Genç kadın fiziksel olarak ne kadar güçlüyse mental açıdan o kadar çökmüş, o kadar berbat bit haldeydi. Ani ruh değişimleri yüzünden kanayan burnu hayatının pek çok yerinde zorluk çıkarıyordu genç kadına.

Odaya geldiklerinde kucağındaki Elizabeth ile banyoya adımladı Steve. Küvetin hazır olduğunu gördüğünde genç kadını banyo tezgahının üzerine bıraktı ve bir türlü beceremedim o pansumanı yaptı.

Burun kanaması durunca önce üzerindeki gömleği çıkardı Steve. Ardından genç kadının sütyenini çıkardı tek bir hareketle. Yeşil eşofmanı da çıkartırken kendisini dizginleyebiliyordu.

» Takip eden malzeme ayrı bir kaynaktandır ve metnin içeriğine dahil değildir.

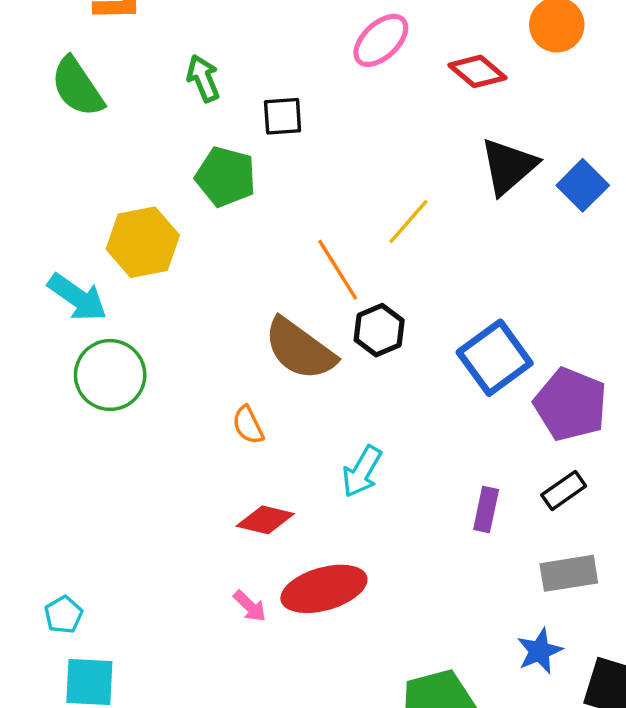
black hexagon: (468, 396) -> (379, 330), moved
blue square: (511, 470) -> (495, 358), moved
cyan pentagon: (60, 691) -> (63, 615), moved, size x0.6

Öyle ki genç kadının kıyafetlerini çıkarırken asla Elizabeth'i rahatsız edecek bir şey yapmıyordu. Gözleri dolu bir şekilde bunu izleyen Elizabeth bir kez daha minnettar oldu Tanrı'ya Steve'e sahip olduğu için.

Genç kadın tamamen çıplak kaldığında Elizabeth'i kucakladı ve ılık suyun içine bıraktı. Genç kadının vücudu gevşerken huzurlu bir nefes aldı. Her şeye rağmen Steve yanındaydı ve bu Elizabeth için dünyalara bedeldi.

Girdiği suyun buram buram vanilya koktuğunu fark edince yüzünde bir tebessüm oluştu. Duş jeli sıktığı lifi genç kadının vücudunda dolaştırırken Elizabeth gözlerini kapatmış bu anın tadını çıkarıyordu.

Bir süre ikisi de konuşmadan beklediler. Steve, Elizabeth'i yıkamayı bitirince kalktı ve genç kadının alnına bir öpücük kondurdu.

"Ben sana sıcak çikolata getireyim, sen de biraz yalnız kal." dedi Steve ayağa kalkarken.

Biliyordu Steve, en iyi yalnız olduğunda iyileşiyordu genç kadın. Biraz yalnız kalmak onun da hakkıydı, yalnızlığın sonsuz ezgisini dinlemek...

"Birlikte yalnız kalalım." dedi Elizabeth.

Hayatında ilk kez yalnızlığın kötü geleceğini düşünüyordu içten içe. Oysa karşısındaki adam kendisinden çok daha iyi tanıyordu Helen'i..

Steve sadece tebessüm etti ve kapıyı açtı. Çıkmadan önce son kez Elizabeth'e döndü ve yıllar öncesine atıfta bulundu:

"Yalnızlık paylaşılmaz sevgilim," dedi genç adam.

"Paylaşılsa, yalnızlık olmaz..."*

***
"Steve," dedi Tony çekinerek.

Acıdan ve üzüntüden kasılmış beden esmer adama döndüğünde ilk defa korktuğunu hissetti Tony. Gerçekten Steve'in canını yakmıştı, gerçekten ona zarar vermişti, onun en değerlisine, Steve'in kalbine zarar vermişti Tony.

"Evet, Tony." dedi Steve soğukkanlılıkla.

Ajan olmasından dolayı duygularını o kadar iyi saklıyordu ki, buna bir kez daha şahit oldu Tony. Steve'in içinde fırtınalar kopmasına, acıdan kıvranmasına rağmen dışarıya hiçbir şey olmamış gibi davranabiliyordu.

"Ben, ben özür dilemek için gelmiştim." dedi Tony.

Steve'in dudaklarına alaycı bir gülüş peydah oldu.

"Özür dilemen gereken kişi ben miyim gerçekten Tony?" dedi Steve alayla.

Tony derin bir nefes alırken Steve de aynısını yapmıştı.